Our study shows that most hybrid cvmh models outperformed the pure cvmh model compared to only one hybrid cvms model (Fig. 4j). These results imply that the structure represented in the Coachella Valley basin model can improve the cvmh, but embedding this basin model degrades the original cvms model. Therefore, we can state that the Coachella Valley basin model is incompatible with the cvms model, unlike the Imperial Valley model. This is another reason why domain‐specific misfit analysis (Figs. S1–S6) is essential when using model hybridization, as it gives the misfit contribution from each embedded model as well as their impact outside their volumes. Well‐resolved volumes (polygons 2 in Fig. 1) and strong tapering tend to produce better hybrid models (Fig. 5). In addition, the presence of merging artifacts does not necessarily imply that a hybrid model will underperform relative to the pure model. For example, cvmh hybrid model 5 (Fig. 3e) uses polygon 2 for both the basin models without tapering, and outperforms tapered hybrid models 6 (Fig. 3f) and 8 (Fig. 3h) at low frequencies. Therefore, finding the well‐resolved volume is just as crucial as tapering away merging artifacts, and both the parameters should be seriously considered during hybridization. We further note that the adverse effects of merging artifacts may become unignorable at >1 Hz, because the hybrid models (6 and 8 in Figs. 3f and h) in the example earlier eventually outperform the hybrid model with no tapering (5 in Fig. 3e) at 2–30 s period. In summary, Figure 5 clearly illustrates the importance of smooth hybridization by showing the possibilities of significant improvements in earthquake ground‐motion prediction provided that compatibility criteria are satisfied.

## Conclusions

We revisit model hybridization to document the effect that the embedding volumes and degree of tapering in hybrid models have on earthquake ground‐motion prediction in Salton Trough. To this end, we consider 26 hybrid models using two basin‐scale and two regional models hosted by the Southern California Earthquake Center. Our model verification uses five earthquakes of moderate magnitude simulated using the spectral element method and analyzed over three period intervals with the shortest period of 2 s. In general, all regional and hybrid models we evaluate perform better in longer than shorter period bands (<6 s), possibly due to the low‐frequency content in the models. Using well‐resolved subsets of the basin‐scale models and strong tapering tend to produce hybrid models with better waveform predictions. However, sharper boundaries in the hybrid model due to less tapering does not necessarily imply an underperformance, especially at low frequencies and when using well‐resolved volumes. Furthermore, the same hybridization approach may not produce better hybrid models regardless of the regional model used, and thus subdomains of hybrid models must be evaluated to ensure their model components are compatible.

## Data and Resources

Reproducibility materials including all data needed to evaluate the research are publicly accessible (Ajala and Persaud, 2022). The supplemental material includes additional details of the simulation results including a summary of the zero‐lag correlation misfits.

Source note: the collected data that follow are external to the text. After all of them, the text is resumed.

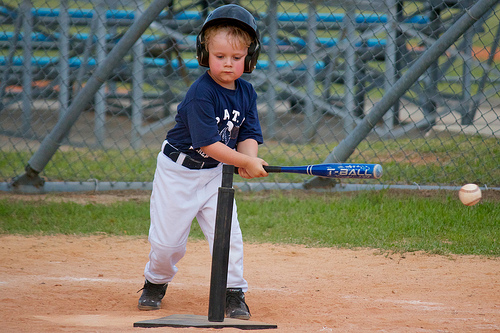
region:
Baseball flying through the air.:
[452, 178, 487, 213]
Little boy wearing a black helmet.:
[188, 2, 265, 88]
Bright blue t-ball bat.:
[259, 149, 399, 199]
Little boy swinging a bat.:
[123, 16, 385, 190]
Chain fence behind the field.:
[305, 17, 462, 149]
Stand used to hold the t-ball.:
[153, 148, 255, 330]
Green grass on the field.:
[344, 199, 456, 246]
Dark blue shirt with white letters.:
[165, 69, 272, 164]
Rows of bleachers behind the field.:
[275, 7, 406, 106]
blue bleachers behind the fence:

## Declaration of Competing Interests

The authors acknowledge that there are no conflicts of interest recorded.

## Acknowledgments

The authors thank Editor Keith Koper, the Associate Editor, and two anonymous reviewers for their comments that helped improve the article. This material is based upon work supported by the National Science Foundation (Grant Number 2105320) and the Southern California Earthquake Center (Award Numbers 18074, 19014, 20023, and 21059). The SCEC Contribution Number is 10950. Rasheed Ajala was supported by the merit‐based Society of Exploration Geophysicists Foundation scholarship. Patricia Persaud was supported as a 2020–2021 fellow of the Radcliffe Institute for Advanced Study at Harvard University.